Sparx Group CEO Shuhei Abe is legendary for his skills at the negotiating table — and for his appetite for growth. Largely by shrewd and steady acquisition, the 54-year-old, Tokyo-based titan has built Sparx, founded in l989, into by far the biggest Asian hedge fund firm, with current total assets under management of $12 billion ($8.13 billion in hedge funds). There was some surprise, then, when Abe (pronounced AH-bay) announced this year that he was selling part of his controlling interest in $3 billion Seoul-based Cosmo Investment Management to the Lotte Group, one of Seoul’s five largest chaebol, the huge family-owned industrial conglomerates that have dominated South Korea’s economy for decades.
But the deal would clearly benefit Sparx by giving it a weighty local partner with an enormous retail following. Lotte, whose core business is department stores, boasts a customer base of 10 million credit card holders, and managers at Sparx and Lotte see the potential marriage as a defining moment in selling the South Korean public on the possibilities of asset management and hedge fund investment. The proposal makes sense for Lotte too because South Korea is deregulating the financial sector, making the chaebol fearful of up-and-coming rivals. Lotte, which has 38,000 employees in South Korea and Japan, sees the deal as a chance to get into the retail financial sector in a big way, with a savvy partner at its side.
Neither party will reveal much about the deal, but insiders at Lotte say the company is insisting on holding a 51 percent interest in the Cosmo stake it would share with Sparx. The size of the transaction is estimated at up to $500 million, and Lotte is hoping to close it by the end of the year, though recent declines in the stock market in South Korea have been a drag on talks.
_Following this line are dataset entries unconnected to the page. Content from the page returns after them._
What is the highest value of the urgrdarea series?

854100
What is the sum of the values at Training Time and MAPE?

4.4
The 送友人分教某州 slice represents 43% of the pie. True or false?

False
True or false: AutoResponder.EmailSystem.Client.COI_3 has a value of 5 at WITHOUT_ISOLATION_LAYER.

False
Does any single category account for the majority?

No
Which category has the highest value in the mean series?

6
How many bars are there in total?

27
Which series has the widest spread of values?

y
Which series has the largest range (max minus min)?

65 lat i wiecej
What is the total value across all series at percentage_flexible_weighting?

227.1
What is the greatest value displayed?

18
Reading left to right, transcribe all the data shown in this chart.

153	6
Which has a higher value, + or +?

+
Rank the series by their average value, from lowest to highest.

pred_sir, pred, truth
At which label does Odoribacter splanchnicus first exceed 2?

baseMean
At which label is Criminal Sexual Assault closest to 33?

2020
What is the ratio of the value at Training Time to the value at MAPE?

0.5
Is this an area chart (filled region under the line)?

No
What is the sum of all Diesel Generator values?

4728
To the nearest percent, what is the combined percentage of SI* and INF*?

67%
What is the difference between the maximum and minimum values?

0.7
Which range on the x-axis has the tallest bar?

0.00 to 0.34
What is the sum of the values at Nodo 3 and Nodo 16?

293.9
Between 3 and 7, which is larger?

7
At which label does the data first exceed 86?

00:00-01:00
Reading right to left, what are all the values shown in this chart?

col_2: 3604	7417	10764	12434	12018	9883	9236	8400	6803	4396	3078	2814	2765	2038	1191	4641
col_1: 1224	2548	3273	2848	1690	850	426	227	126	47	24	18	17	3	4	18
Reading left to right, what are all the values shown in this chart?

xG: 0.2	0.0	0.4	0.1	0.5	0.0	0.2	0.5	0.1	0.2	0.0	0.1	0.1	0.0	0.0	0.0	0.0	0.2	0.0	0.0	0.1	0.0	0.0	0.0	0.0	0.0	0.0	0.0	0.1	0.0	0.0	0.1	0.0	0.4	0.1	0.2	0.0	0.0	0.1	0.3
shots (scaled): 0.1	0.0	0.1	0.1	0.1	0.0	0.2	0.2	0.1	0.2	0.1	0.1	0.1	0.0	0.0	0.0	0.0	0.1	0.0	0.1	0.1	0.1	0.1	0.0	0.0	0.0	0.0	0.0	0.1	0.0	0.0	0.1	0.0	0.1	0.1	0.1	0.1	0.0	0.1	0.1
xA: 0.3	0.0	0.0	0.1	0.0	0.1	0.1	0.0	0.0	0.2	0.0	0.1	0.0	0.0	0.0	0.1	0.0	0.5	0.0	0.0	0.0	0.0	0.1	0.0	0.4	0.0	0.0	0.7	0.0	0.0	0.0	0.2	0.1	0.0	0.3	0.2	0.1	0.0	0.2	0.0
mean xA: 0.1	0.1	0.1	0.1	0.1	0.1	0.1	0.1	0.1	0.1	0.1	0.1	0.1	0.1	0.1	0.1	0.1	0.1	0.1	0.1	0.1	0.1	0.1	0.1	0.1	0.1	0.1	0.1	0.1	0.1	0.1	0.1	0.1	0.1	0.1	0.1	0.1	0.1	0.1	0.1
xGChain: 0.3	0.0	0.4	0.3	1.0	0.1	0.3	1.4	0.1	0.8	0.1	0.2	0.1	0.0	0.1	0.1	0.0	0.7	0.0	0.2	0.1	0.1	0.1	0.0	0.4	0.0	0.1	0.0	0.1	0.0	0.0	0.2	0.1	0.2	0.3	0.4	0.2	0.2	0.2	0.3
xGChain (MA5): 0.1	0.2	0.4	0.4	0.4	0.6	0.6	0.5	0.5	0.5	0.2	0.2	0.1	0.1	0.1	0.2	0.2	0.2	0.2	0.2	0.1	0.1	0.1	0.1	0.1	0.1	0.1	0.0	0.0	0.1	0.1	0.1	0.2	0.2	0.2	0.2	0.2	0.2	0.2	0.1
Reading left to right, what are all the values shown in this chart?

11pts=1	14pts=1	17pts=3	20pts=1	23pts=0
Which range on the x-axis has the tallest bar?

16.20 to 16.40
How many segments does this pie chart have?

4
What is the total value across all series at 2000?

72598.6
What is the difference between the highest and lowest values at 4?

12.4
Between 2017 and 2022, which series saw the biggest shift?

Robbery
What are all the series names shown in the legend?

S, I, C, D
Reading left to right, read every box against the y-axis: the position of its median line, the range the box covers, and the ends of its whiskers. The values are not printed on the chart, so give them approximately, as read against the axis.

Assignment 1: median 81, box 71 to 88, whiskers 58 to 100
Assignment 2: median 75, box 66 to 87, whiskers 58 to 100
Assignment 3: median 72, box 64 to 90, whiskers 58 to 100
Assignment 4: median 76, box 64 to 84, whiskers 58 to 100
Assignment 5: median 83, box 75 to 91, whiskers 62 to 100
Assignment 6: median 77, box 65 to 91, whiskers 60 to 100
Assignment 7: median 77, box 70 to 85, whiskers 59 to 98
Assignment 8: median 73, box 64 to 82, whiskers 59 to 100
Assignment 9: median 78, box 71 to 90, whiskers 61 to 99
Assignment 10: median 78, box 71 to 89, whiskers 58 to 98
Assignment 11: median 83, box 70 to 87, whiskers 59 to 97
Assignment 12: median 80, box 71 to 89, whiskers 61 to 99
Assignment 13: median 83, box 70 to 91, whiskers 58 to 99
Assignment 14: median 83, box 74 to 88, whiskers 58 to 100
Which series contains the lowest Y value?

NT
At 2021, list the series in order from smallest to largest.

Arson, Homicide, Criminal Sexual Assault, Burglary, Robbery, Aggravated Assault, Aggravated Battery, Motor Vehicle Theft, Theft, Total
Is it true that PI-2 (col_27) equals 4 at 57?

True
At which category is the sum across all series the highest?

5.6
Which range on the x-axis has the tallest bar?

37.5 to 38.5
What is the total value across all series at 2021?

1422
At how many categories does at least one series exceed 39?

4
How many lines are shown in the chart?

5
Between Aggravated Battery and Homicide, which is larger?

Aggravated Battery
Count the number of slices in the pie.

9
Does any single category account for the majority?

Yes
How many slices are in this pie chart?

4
In 2005, Sparx bought a 68 percent stake in Cosmo as part of a larger overseas play that included the complete buyout of Hong Kong–based hedge fund firm PMA Capital Management in 2006. Cosmo performed well after Sparx bought its controlling stake; assets under management shot up sevenfold in less than three years, a fact that Sparx negotiators have no doubt mentioned to Lotte executives. Although Masatoshi Fukami, Sparx’ managing director in charge of strategy, said in June that he hoped to complete the deal by the end of August, negotiations continued to ebb and flow as that date passed. If home field is an advantage, Lotte may have the upper hand: The talks are taking place in Seoul.